Accumulation of fusion protein in pulmonary vasculature facilitates local fibrinolysis. (A) Dose-response curve of pulmonary thrombolysis. Dissolution of ¹²⁵I-labeled microemboli lodged in mouse pulmonary vasculature by bolus injection of 300, 100, and 30 μg fusion protein, the equivalent amounts of lmw-scuPA (150, 50, and 15 μg) versus a mixture of lmw-scuPA and parental antibody, respectively. Thrombolytic potency was expressed as the percentage of lysis versus the dose administered. Interrupted line indicates spontaneous lysis. Error bars indicate SEM. (B) Simplified model of a proposed strategy for thromboprophylaxis using vascular immunotargeting of genetically engineered anti-PECAM scFv-uPA fusion protein.
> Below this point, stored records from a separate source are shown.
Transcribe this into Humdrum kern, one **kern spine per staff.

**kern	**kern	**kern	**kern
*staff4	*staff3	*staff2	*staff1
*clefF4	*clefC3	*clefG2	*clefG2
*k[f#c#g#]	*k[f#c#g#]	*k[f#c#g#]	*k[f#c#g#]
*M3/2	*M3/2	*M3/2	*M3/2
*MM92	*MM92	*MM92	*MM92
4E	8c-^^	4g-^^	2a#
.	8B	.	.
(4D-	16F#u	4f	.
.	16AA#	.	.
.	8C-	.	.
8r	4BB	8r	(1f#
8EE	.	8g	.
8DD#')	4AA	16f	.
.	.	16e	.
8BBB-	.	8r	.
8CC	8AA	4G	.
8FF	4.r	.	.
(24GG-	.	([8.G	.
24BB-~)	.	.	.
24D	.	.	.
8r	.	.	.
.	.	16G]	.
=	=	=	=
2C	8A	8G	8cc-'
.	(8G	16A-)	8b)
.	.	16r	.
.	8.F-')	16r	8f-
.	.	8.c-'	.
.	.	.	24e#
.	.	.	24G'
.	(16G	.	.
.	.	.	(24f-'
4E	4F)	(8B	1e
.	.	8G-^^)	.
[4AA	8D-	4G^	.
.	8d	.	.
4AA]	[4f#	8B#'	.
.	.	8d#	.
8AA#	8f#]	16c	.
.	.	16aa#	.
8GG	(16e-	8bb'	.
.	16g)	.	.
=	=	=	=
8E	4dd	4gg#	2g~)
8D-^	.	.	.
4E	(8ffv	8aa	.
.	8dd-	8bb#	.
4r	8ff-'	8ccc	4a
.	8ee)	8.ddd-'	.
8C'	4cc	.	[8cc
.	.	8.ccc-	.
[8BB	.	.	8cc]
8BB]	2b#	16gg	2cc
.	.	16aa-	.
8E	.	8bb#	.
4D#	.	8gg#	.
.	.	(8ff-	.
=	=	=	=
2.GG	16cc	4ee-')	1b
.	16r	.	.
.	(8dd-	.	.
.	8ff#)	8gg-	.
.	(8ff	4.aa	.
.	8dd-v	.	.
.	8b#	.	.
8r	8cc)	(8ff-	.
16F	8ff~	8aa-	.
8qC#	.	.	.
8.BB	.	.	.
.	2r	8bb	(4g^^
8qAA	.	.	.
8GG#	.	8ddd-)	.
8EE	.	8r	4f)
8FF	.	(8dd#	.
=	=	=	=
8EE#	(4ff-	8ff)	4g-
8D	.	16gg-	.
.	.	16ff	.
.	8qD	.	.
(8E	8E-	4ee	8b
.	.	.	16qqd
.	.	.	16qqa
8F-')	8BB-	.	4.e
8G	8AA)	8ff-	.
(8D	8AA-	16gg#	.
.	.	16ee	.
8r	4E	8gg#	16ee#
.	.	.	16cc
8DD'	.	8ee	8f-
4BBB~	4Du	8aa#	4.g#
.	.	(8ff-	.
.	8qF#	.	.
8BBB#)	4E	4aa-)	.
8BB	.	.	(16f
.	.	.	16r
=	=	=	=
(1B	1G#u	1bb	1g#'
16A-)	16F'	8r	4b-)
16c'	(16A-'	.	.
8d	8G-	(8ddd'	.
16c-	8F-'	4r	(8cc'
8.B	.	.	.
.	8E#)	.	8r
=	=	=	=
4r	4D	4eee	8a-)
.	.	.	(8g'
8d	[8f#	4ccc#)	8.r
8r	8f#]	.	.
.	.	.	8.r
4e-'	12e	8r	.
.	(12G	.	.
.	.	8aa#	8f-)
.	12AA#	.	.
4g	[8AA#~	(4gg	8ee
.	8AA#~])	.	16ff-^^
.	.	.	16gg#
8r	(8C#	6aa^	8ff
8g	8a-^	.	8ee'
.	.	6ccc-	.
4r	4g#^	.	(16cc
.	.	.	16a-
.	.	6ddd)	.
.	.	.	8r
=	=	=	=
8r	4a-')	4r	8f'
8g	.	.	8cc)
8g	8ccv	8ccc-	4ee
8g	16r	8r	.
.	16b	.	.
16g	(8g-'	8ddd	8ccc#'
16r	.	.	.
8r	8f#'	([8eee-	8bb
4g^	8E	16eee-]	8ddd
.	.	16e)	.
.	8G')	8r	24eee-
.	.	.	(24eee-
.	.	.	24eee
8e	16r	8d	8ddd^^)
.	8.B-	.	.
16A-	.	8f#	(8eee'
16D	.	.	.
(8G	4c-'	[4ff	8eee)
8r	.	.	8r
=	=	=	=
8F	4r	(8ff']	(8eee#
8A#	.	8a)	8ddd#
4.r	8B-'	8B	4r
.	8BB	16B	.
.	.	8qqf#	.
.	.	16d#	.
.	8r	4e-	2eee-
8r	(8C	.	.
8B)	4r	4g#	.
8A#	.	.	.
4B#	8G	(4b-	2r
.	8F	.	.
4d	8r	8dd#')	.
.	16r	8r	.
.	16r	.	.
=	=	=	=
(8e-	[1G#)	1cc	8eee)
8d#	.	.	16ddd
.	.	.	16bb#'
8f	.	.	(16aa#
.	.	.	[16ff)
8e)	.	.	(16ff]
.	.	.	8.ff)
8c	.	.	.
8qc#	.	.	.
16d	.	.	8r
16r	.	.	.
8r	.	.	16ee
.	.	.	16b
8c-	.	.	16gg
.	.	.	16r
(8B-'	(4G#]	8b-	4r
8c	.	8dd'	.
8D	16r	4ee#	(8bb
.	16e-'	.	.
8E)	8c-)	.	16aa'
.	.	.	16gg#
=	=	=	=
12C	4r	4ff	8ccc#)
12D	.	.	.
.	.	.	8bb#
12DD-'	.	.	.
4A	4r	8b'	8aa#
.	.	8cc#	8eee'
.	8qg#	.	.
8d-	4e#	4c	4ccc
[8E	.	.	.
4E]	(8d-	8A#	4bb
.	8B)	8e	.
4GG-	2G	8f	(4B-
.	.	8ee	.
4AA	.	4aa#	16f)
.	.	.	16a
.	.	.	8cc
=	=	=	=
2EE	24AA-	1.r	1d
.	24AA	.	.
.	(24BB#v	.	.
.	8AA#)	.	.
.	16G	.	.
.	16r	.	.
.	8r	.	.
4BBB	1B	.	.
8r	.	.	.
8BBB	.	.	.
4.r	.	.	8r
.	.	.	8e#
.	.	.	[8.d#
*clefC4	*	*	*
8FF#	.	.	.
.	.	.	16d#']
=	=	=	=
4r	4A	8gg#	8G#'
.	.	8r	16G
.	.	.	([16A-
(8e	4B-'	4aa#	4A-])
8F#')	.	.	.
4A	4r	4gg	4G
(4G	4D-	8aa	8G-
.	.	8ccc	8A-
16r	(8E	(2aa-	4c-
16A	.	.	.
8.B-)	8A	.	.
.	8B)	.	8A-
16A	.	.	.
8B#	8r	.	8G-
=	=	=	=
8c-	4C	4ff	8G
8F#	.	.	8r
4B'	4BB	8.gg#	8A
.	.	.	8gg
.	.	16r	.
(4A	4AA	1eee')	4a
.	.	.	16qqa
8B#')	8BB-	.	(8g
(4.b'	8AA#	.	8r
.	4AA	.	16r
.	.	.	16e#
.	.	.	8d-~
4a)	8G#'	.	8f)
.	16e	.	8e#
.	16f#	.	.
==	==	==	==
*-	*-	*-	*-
Anti-PECAM scFv-uPA circulates in a form of a prodrug, single-chain uPA, binds to PECAM-1, and remains anchored on the luminal surface of endothelium for at least several hours. In situ thrombosis or embolism induces initial local conversion of plasminogen (Pg) into plasmin (Pn) by endogenous plasminogen activators (Endo-PA). Plasmin (and perhaps other enzymes) formed in the vicinity of the clot converts the endothelium-bound scFv-scuPA into enzymatically active tcuPA (Figure 3A), which in turn amplifies local formation of plasmin, reinforcing local thrombolysis, preventing clot extension and reocclusion.